Ultimo indirizzo: Cornello dei Tasso

Cornello dei Tasso, frazione di Camerata Cornello, è un borgo in provincia di Bergamo, patria del servizio postale. L’idea di un servizio consegna della corrispondenza nasce proprio in questo minuscolo raggruppamento di case per opera di una famiglia: i Tasso, “mastri di posta”. Sì, proprio la famiglia di Torquato Tasso, autore della “Gerusalemme liberata”.

Cornello dei Tasso, porta d'ingresso
Cornello dei Tasso, porta d’ingresso

A Cornello dei Tasso si circola solo a piedi

Si entra nel borgo di Cornello dei Tasso solo a piedi. Un piccolo parcheggio dove lasciare l’auto sorge a poche decine di metri dall’abitato e superato l’arco d’ingresso ci si immerge nell’atmosfera di un tempo, fatta di case in pietra e vie acciottolate. Il silenzio che ci avvolge è rotto solo da qualche capra che pascola nei prati sulla collina e dal raglio di qualche asino.


Una Struttura medievale

Cornello dei Tasso ha conservato la struttura urbanistica medioevale che si estende sulla collina. Entrando ci appare subito la via porticata, con le sue arcate in pietra e le travi in legno che la sorreggono. E’ l’elemento di maggior pregio del borgo. Sotto il portico oggi trovano le abitazioni, mentre un tempo, questo, era il cuore della località, qui trovavano spazio le botteghe e le scuderie.

Cornello dei Tasso, via porticata
Cornello dei Tasso, via porticata

La chiesa parrocchiale di Sant’Antonio e dei Santi Cornelio e Cipriano

Cornello dei Tasso, chiesa di Sant Antonio, Cipriano e Cornelio
Cornello dei Tasso, chiesa di Sant Antonio, Cipriano e Cornelio

Nella parte più alta di Cornello sorge la chiesa parrocchiale di Sant’Antonio e dei Santi Cornelio e Cipriano, la cui struttura originaria risale al XII secolo. L’edificio presenta pareti interne affrescate e conserva un campanile in stile romanico, uno dei pochi esempi in Val Brembana. In quella che potremmo considerare la “piazza” del borgo, sorge un piccolo museo dove sono raccolti cimeli e racconta la storia del servizio postale ideato dalla famiglia dei Tasso, a partire dal 1251. La visita al museo è gratuita.

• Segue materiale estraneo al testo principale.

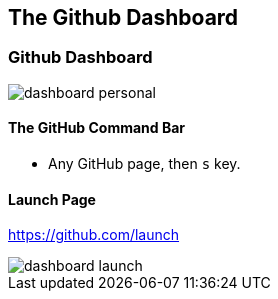 [[overview-dashboard]]
== The Github Dashboard

=== Github Dashboard

image::images/dashboard-personal.png[]

==== The GitHub Command Bar

  ** Any GitHub page, then `s` key.

==== Launch Page

https://github.com/launch

image::images/dashboard-launch.png[]
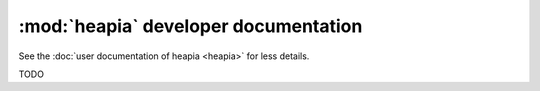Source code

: :mod:`heapia` developer documentation
=====================================

See the :doc:`user documentation of heapia <heapia>` for less details.

TODO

Il resto del borgo è rappresentato da edifici, su alcuni dei quali si possono ancora ammirare degli affreschi.

Palazzo dei Tasso

Cornello dei Tasso, palazzo Tasso

Quel che resta del palazzo dei Tasso, la famiglia più potente del luogo, invece, lo possiamo vedere sul lato meridionale di Cornello dei Tasso. L’abitazione sorgeva su uno sperone di roccia che si affacciava sul fiume Brembo.

La via mercatorum

Cornello dei Tasso, ruderi di palazzo Tasso visto dalla via mercatorum
Cornello dei Tasso, ruderi di palazzo Tasso visto dalla via mercatorum

Cornello dei Tasso fu un importante luogo di transito situato sulla “via mercatorum”, l’arteria di collegamento tra Bergamo e la Val Brembana fino al 1592, quando il podestà di Bergamo, Alvise Priuli decise di far costruire una nuova arteria stradale nella valle, aggirano l’abitato per permette al commercio di velocizzare i collegamenti con i Grigioni e la Valtellina. Cornello venne isolata dal mondo e per il borgo arrivò, inevitabile, la fine dell’epoca d’oro.

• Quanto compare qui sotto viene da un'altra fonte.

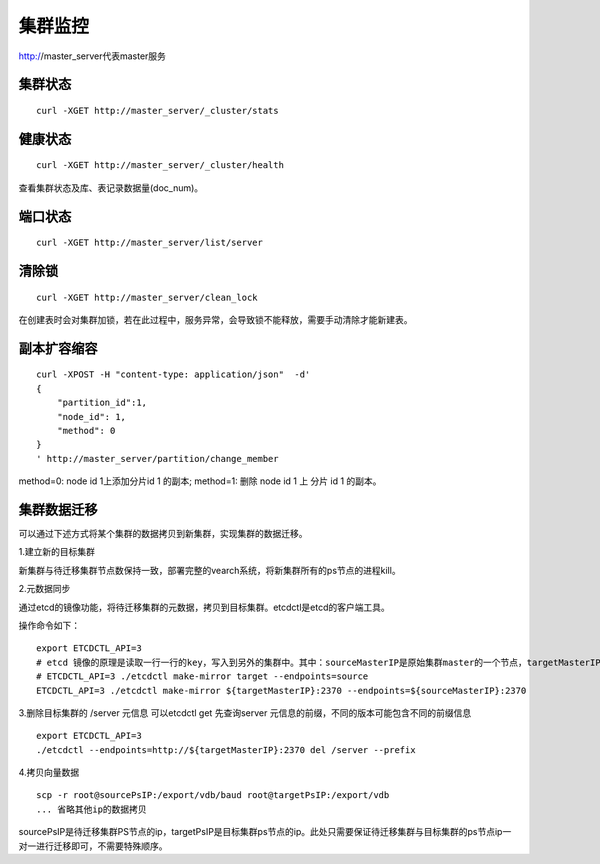 集群监控
=================

http://master_server代表master服务

集群状态
--------

::

  curl -XGET http://master_server/_cluster/stats


健康状态
--------

::

  curl -XGET http://master_server/_cluster/health
  
查看集群状态及库、表记录数据量(doc_num)。


端口状态
--------

::

  curl -XGET http://master_server/list/server
   

清除锁
--------

::

  curl -XGET http://master_server/clean_lock

在创建表时会对集群加锁，若在此过程中，服务异常，会导致锁不能释放，需要手动清除才能新建表。

副本扩容缩容
--------

::

  curl -XPOST -H "content-type: application/json"  -d'
  {
      "partition_id":1,
      "node_id": 1,
      "method": 0
  }
  ' http://master_server/partition/change_member

method=0: node id 1上添加分片id 1 的副本; method=1: 删除 node id 1 上 分片 id 1 的副本。

集群数据迁移
--------
可以通过下述方式将某个集群的数据拷贝到新集群，实现集群的数据迁移。

1.建立新的目标集群

新集群与待迁移集群节点数保持一致，部署完整的vearch系统，将新集群所有的ps节点的进程kill。

2.元数据同步

通过etcd的镜像功能，将待迁移集群的元数据，拷贝到目标集群。etcdctl是etcd的客户端工具。

操作命令如下：
::

  export ETCDCTL_API=3
  # etcd 镜像的原理是读取一行一行的key，写入到另外的集群中。其中：sourceMasterIP是原始集群master的一个节点，targetMasterIP是目标集群master的一个节点。
  # ETCDCTL_API=3 ./etcdctl make-mirror target --endpoints=source
  ETCDCTL_API=3 ./etcdctl make-mirror ${targetMasterIP}:2370 --endpoints=${sourceMasterIP}:2370


3.删除目标集群的 /server 元信息
可以etcdctl get 先查询server 元信息的前缀，不同的版本可能包含不同的前缀信息
::

  export ETCDCTL_API=3
  ./etcdctl --endpoints=http://${targetMasterIP}:2370 del /server --prefix


4.拷贝向量数据
::

  scp -r root@sourcePsIP:/export/vdb/baud root@targetPsIP:/export/vdb
  ... 省略其他ip的数据拷贝

sourcePsIP是待迁移集群PS节点的ip，targetPsIP是目标集群ps节点的ip。此处只需要保证待迁移集群与目标集群的ps节点ip一对一进行迁移即可，不需要特殊顺序。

Il video di Cornello dei Tasso


La mulattiera e la casa di Arlecchino

Oggi la via mercatorum è poco una mulattiera che in circa 30 minuti di cammino ci permette di raggiungere Oneta, passeggiando tra prati, boschi e piccole valli, dove è possibile visitare la “casa di Arlecchino”, un elegante edificio quattrocentesco, dimora di Alberto Ganassa, il primo interprete della popolare maschera bergamasca. l’Ingresso è a pagamento. A metà del tragitto, invece incontriamo l’oratorio di Sant’Anna che sulla facciata presenta uno splendido affresco.

Oneta, stemma su abitazione
Oneta, stemma su abitazione

Come arrivo a Cornello dei Tasso

Cornello dei Tasso si raggiunge dall’Dall’Autostrada A4 Milano-Venezia, uscita Bergamo o Dalmine, quindi si segue la strada SS470 per la Val Brembana. Superata San Giovanni Bianco, si svolta a destra per Camerata Cornello, quindi si segue la strada per Cornello. Il parcheggio per le auto si trova prima dell’ingresso nel borgo.